There are a lot of cons associated with moving: it’s time-consuming, expensive, and quite frankly annoying to redecorate a new place. However, despite the loads of cash I’ve dropped in the past year on moving, I think overall moving to a new place helped me grow as a person. Here are a few reasons why I’m thankful for my year in Philly.

4 Reasons Why Moving To A New Place Helped Me Grow:

I Lived Alone (For the First Time)
Listen. D.C. is stupidly expensive. I don’t think people realize that it’s comparable to New York in rent prices. Philadelphia has a much more manageable cost of living, and I was finally able to live by myself for the first time as a post-grad. I did live alone during my senior year of college, but I don’t really think this counts because I was a student supported by her parents and student loans at the time!
Living alone was an awesome experience. It was so relaxing to come home after a long travel stint and be in peace. I worked from home as well, so it was glorious to not have many distractions…for the most part. I could Netflix for several hours at a time, without someone else asking to use the TV. This might be the last opportunity I’ll get to live on my own, and I’m thankful for the experience.
Soaking Up Another Culture
Philadelphia and D.C. are two very different cities. I’m not gonna lie — even though I’ve only been away from Philly for three days, there are some things I miss about it already.

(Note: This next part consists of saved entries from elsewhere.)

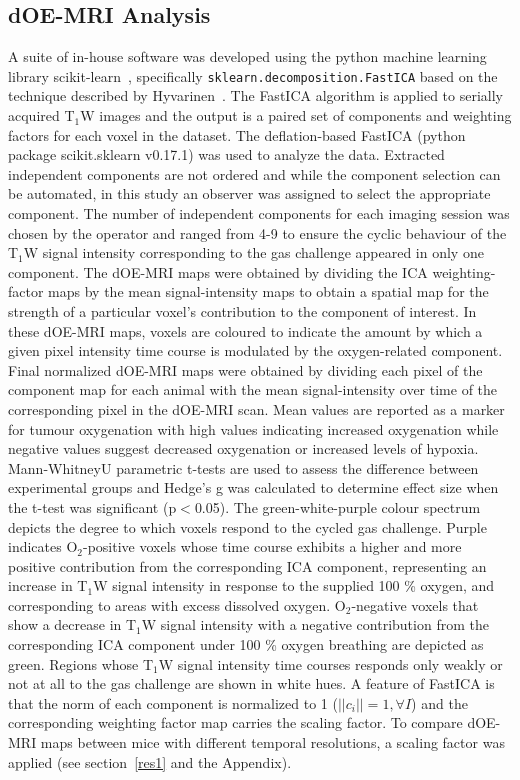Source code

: \subsection{\ac{dOE-MRI} Analysis}
A suite of in-house software was developed using the python machine learning library scikit-learn~\cite{Pedregosa:2011tv}, specifically \texttt{sklearn.decomposition.Fast\ac{ICA}} based on the technique described by Hyvarinen~\cite{Hyvarinen:2000vk}.
The Fast\ac{ICA} algorithm is applied to serially acquired T$_1$W images and the output is a paired set of components and weighting factors for each voxel in the dataset.
The deflation-based Fast\ac{ICA} (python package scikit.sklearn v0.17.1) was used to analyze the data. 
Extracted independent components are not ordered and while the component selection can be automated, in this study an observer was assigned to select the appropriate component.
The number of independent components for each imaging session was chosen by the operator and ranged from 4-9 to ensure the cyclic behaviour of the T$_1$W signal intensity corresponding to the gas challenge appeared in only one component. 
The \ac{dOE-MRI} maps were obtained by dividing the \ac{ICA} weighting-factor maps by the mean signal-intensity maps to obtain a spatial map for the strength of a particular voxel's contribution to the component of interest.
In these \ac{dOE-MRI} maps, voxels are coloured to indicate the amount by which a given pixel intensity time course is modulated by the oxygen-related component. 
Final normalized \ac{dOE-MRI} maps were obtained by dividing each pixel of the component map for each animal with the mean signal-intensity over time of the corresponding pixel in the \ac{dOE-MRI} scan. 
Mean values are reported as a marker for tumour oxygenation with high values indicating increased oxygenation while negative values suggest decreased oxygenation or increased levels of hypoxia. 
Mann-WhitneyU parametric t-tests are used to assess the difference between experimental groups and Hedge's g was calculated to determine effect size when the t-test was significant (p$<$0.05).
The green-white-purple colour spectrum depicts the degree to which voxels respond to the cycled gas challenge.
Purple indicates O$_2$-positive voxels whose time course exhibits a higher and more positive contribution from the corresponding \ac{ICA} component, representing an increase in T$_1$W signal intensity in response to the supplied 100 \% oxygen, and corresponding to areas with excess dissolved oxygen. 
O$_2$-negative voxels that show a decrease in T$_1$W signal intensity with a negative contribution from the corresponding \ac{ICA} component under 100 \% oxygen breathing are depicted as green. 
Regions whose T$_1$W signal intensity time courses responds only weakly or not at all to the gas challenge are shown in white hues.
A feature of Fast\ac{ICA} is that the norm of each component is normalized to 1 ($||c_i||=1, \forall I$) and the corresponding weighting factor map carries the scaling factor.
To compare \ac{dOE-MRI} maps between mice with different temporal resolutions, a scaling factor was applied (see section~\ref{res1} and the Appendix).

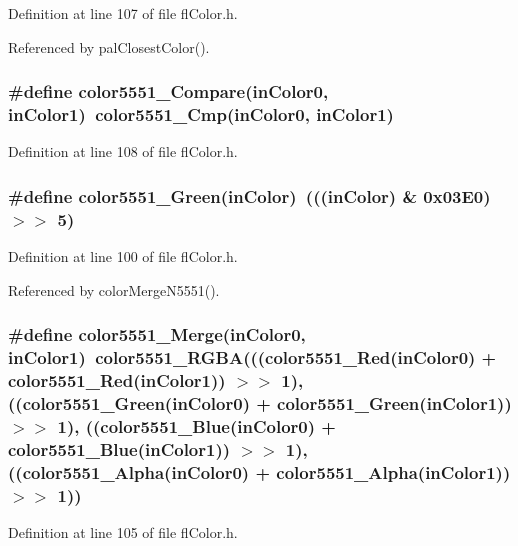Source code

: Definition at line 107 of file fl\-Color.h.

Referenced by pal\-Closest\-Color().
\subsubsection{\setlength{\rightskip}{0pt plus 5cm}\#define color5551\_\-Compare(in\-Color0, in\-Color1)~color5551\_\-Cmp(in\-Color0, in\-Color1)}\label{flColor_8h_d24d0c3ffdab7ba9755438243891d57a}




Definition at line 108 of file fl\-Color.h.
\subsubsection{\setlength{\rightskip}{0pt plus 5cm}\#define color5551\_\-Green(in\-Color)~(((in\-Color) \& 0x03E0) $>$$>$ 5)}\label{flColor_8h_5ffe65ab053cbd9b50c7604a225989a1}




Definition at line 100 of file fl\-Color.h.

Referenced by color\-Merge\-N5551().
\subsubsection{\setlength{\rightskip}{0pt plus 5cm}\#define color5551\_\-Merge(in\-Color0, in\-Color1)~color5551\_\-RGBA(((color5551\_\-Red(in\-Color0) + color5551\_\-Red(in\-Color1)) $>$$>$ 1), ((color5551\_\-Green(in\-Color0) + color5551\_\-Green(in\-Color1)) $>$$>$ 1), ((color5551\_\-Blue(in\-Color0) + color5551\_\-Blue(in\-Color1)) $>$$>$ 1), ((color5551\_\-Alpha(in\-Color0) + color5551\_\-Alpha(in\-Color1)) $>$$>$ 1))}\label{flColor_8h_0d1316cb13d2afaf48d0f457c4af926e}




Definition at line 105 of file fl\-Color.h.

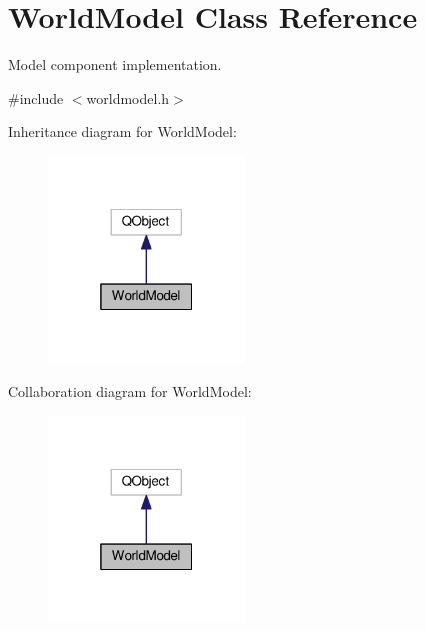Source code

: \hypertarget{classWorldModel}{}\section{World\+Model Class Reference}
\label{classWorldModel}


Model component implementation.  




{\ttfamily \#include $<$worldmodel.\+h$>$}



Inheritance diagram for World\+Model\+:
\nopagebreak
\begin{figure}[H]
\begin{center}
\leavevmode
\includegraphics[width=148pt]{de/d4d/classWorldModel__inherit__graph}
\end{center}
\end{figure}


Collaboration diagram for World\+Model\+:
\nopagebreak
\begin{figure}[H]
\begin{center}
\leavevmode
\includegraphics[width=148pt]{da/dcc/classWorldModel__coll__graph}
\end{center}
\end{figure}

Overall, I found the people to be a little more laid back and a little less Type A than D.C. The pace was slightly slower than D.C., and I enjoyed it. In a few weeks, I’m moving to a new place that is a lot smaller and Southern — and TBH, that’s going to be a really interesting experience for an entrepreneur from D.C.!
Pushing Myself Out of My Comfort Zone
Want to know how I met other bloggers in Philly? The week after I moved, I saw that a ton of the area’s top bloggers were attending an event that was free and open to the public. I decided to go…by myself. I had a friend who was supposed to come with me, but they bailed at the last minute.
I was so established with blogging in D.C. that I rarely attended blog events where I didn’t know at least five people in attendance. I had to completely start from scratch, which was incredibly scary, but worth it in the long run.
Finally Experiencing True City Living
When I "lived in D.C.," I really lived in Arlington, VA. The cool thing about Arlington was that it was right outside of the city — I could walk to Georgetown from my apartment since I was only 1.5 miles away, and I was only a 10-minute Uber ride to Dupont Circle without traffic. However, to be perfectly candid, I couldn’t justify the cost of rent if I lived in D.C. proper.
In Philly, I was able to live smack dab in the middle of the city. I lived in Northern Liberties, I didn’t have a car, and I was able to walk or take public transit to everything. I’m really going to miss being able to walk to the grocery store, or taking a 5-minute Uber to get my lashes done. I’m going to miss that charming little BYOB that was a 3-minute walk from my apartment, and the little mom and pop shops that lined my neighborhood (my neighborhood didn’t have a ton of chain stores/restaurants).